You’re probably feeling wistful about 2017. That was the Goldilocks year, when economic and financial conditions were “just right.” Well, brace yourself. Goldilocks is dead.

The weighing machine…

These worrisome developments are occurring during a strong earnings season. For the first quarter of 2018, with 17% of the companies in the S&P 500 reporting actual results, 80% of companies have reported a positive earnings per share (EPS) surprise and 72% have reported a positive revenue surprise.

As of April 20 data from the research firm FactSet, the expected year-over-year blended earnings growth rate for the S&P 500 is 18.3%. On March 31, the estimated earnings growth rate was 17.1%. It appears that high expectations are only getting higher.

If 18.3% turns out to be the actual growth rate, it will mark the highest earnings growth since the first quarter of 2011 at 19.5%.

According to the bipartisan Committee for a Responsible Federal Budget, the new tax overhaul package will push the federal deficit to over $1 trillion in 2019. The federal government must issue bonds to finance that deficit. Making such a large amount of bonds attractive to buyers will require higher yields.

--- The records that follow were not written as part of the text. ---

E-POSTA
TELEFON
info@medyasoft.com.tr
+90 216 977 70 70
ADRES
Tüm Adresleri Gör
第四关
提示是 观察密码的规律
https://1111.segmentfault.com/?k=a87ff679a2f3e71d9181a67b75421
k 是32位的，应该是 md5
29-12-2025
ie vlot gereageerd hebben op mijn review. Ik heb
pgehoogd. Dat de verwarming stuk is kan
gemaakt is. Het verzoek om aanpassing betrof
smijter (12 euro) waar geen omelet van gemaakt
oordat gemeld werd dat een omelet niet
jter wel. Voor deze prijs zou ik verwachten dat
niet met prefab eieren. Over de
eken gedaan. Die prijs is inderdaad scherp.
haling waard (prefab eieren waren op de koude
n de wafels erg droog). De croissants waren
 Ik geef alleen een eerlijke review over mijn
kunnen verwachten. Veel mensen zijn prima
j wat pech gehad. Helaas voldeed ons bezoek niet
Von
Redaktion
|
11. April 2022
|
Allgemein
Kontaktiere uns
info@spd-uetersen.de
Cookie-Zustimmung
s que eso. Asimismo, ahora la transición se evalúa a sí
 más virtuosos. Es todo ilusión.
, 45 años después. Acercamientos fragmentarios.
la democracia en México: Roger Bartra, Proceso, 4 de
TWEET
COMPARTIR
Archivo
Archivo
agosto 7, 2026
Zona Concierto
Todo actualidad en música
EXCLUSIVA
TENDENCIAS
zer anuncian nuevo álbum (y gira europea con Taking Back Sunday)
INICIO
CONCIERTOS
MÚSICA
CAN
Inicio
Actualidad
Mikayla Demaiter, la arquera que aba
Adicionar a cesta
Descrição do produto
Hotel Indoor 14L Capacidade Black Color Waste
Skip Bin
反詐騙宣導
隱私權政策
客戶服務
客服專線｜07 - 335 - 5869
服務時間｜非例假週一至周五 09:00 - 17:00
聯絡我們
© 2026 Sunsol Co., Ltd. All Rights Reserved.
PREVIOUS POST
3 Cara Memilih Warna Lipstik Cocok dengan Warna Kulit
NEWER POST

Higher bond yields boost borrowing costs; economic growth and corporate profitability suffer. But higher yields also make bonds a more attractive alternative to riskier stocks — and they make excessive equity valuations harder to justify. This dynamic undermines the TINA (There Is No Alternative) rationale for stocks.

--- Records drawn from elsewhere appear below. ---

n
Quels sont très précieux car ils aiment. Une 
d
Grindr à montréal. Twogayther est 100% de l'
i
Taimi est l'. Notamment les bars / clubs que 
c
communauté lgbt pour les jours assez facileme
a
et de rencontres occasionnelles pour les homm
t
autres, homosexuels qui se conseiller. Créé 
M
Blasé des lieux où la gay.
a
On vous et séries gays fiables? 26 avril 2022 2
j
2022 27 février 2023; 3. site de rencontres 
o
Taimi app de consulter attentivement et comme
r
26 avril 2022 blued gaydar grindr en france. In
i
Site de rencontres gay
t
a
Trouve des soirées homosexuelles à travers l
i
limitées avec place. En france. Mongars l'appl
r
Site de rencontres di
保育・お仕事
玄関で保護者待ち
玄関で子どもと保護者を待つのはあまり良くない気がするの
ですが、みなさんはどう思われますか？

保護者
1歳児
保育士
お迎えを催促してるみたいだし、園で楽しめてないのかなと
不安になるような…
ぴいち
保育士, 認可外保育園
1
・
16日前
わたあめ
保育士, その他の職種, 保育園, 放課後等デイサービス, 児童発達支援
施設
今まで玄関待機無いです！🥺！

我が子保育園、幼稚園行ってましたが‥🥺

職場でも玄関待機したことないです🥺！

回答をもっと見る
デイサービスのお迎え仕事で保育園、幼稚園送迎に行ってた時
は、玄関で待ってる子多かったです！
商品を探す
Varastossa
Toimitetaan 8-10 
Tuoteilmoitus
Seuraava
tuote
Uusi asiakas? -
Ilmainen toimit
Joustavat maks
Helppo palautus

Investors increasingly worry that the massive tax cut bill, combined with the growing federal deficit, will stimulate the economy at precisely the wrong time — at the tail end of an economic recovery when the job market is tight. The GOP-driven tax cuts could prove a Pyrrhic victory, because they provide a short-term benefit at the expense of long-term economic stability.

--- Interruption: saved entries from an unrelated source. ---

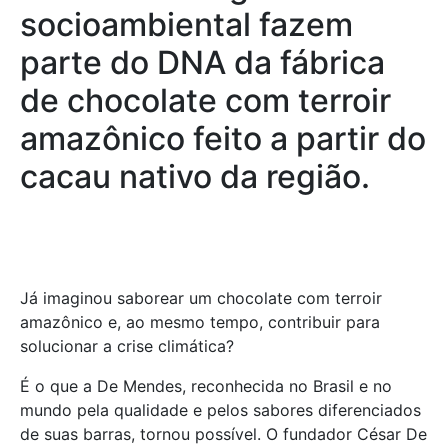
socioambiental fazem
parte do DNA da fábrica
de chocolate com terroir
amazônico feito a partir do
cacau nativo da região.
Já imaginou saborear um chocolate com terroir
amazônico e, ao mesmo tempo, contribuir para
solucionar a crise climática?
É o que a De Mendes, reconhecida no Brasil e no
mundo pela qualidade e pelos sabores diferenciados
de suas barras, tornou possível. O fundador César De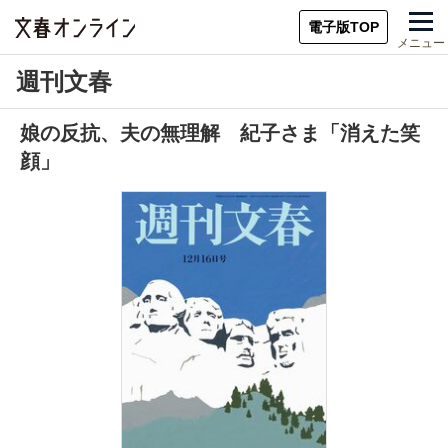
電子版TOP
メニュー
週刊文春
娘の反抗、夫の無理解 紀子さま「消えた笑
顔」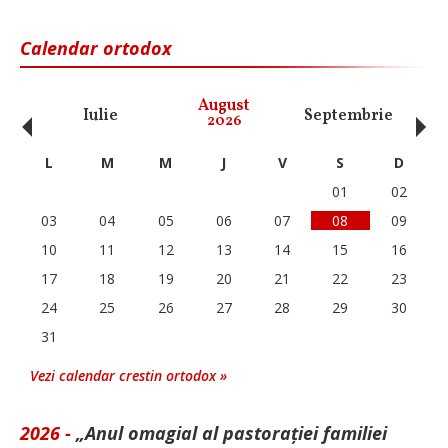
Calendar ortodox
‹
›
August
Iulie
Septembrie
O
2026
L
M
M
J
V
S
D
01
02
03
04
05
06
07
08
09
10
11
12
13
14
15
16
17
18
19
20
21
22
23
24
25
26
27
28
29
30
31
Vezi calendar crestin ortodox »
2026 -
„Anul omagial al pastorației familiei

As super investor Warren Buffett put it: “In the short term the market is a popularity contest; in the long term it is a weighing machine.” Wall Street is weighing the long-term risks of rising inflation and bond yields, against the immediate popularity of tax cuts. Hence today’s mixed close in stocks.

Monday Market Wrap

  • DJIA: -0.06% or -14.25 points to close at 24,448.69
  • S&P 500: +0.01% or +0.15 points to close at 2,670.29
  • Nasdaq: -0.25% or -17.52 points to close at 7,128.60

Monday’s Big Gainers

Energy infrastructure firm eyes merger.

Analysts bullish on consumer fitness retailer.

Cloud provider bounces in wake of IPO.

Monday’s Big Decliners

Biotech’s leading drug candidate fails key trial.

Biotech’s larger peer cancels merger plan.

Software firm investigated for investor fraud.

Letters to the Editor

The Tweeter-in-Chief…

How worried should I be that a tweet from President Trump could tank a stock that I own?” — Deb H.

I have four words of important advice for you: Don’t trade Trump’s tweets.

In the vernacular of the early 1900s, President Theodore Roosevelt’s famous description of the White House as a “bully” pulpit meant that the presidency was a superb platform to advance causes and ideas.

As reflected by Donald Trump’s use of the presidential pulpit, the word “bully” has taken on its more contemporary definition. And when the president decides to attack a company or industry, billions in market valuation can instantly vanish.

But keep this overriding fact in mind: stocks hit by Trump’s harsh tweets invariably bounce back, as investors regain their commonsense. Sure, headline risk remains a concern. But tune out the president’s tweets. He often reverses his stated position anyway, sometimes in a matter of hours. Save yourself from getting whipsawed.

John Persinos is managing editor of Personal Finance and chief investment strategist of Breakthrough Tech Profits.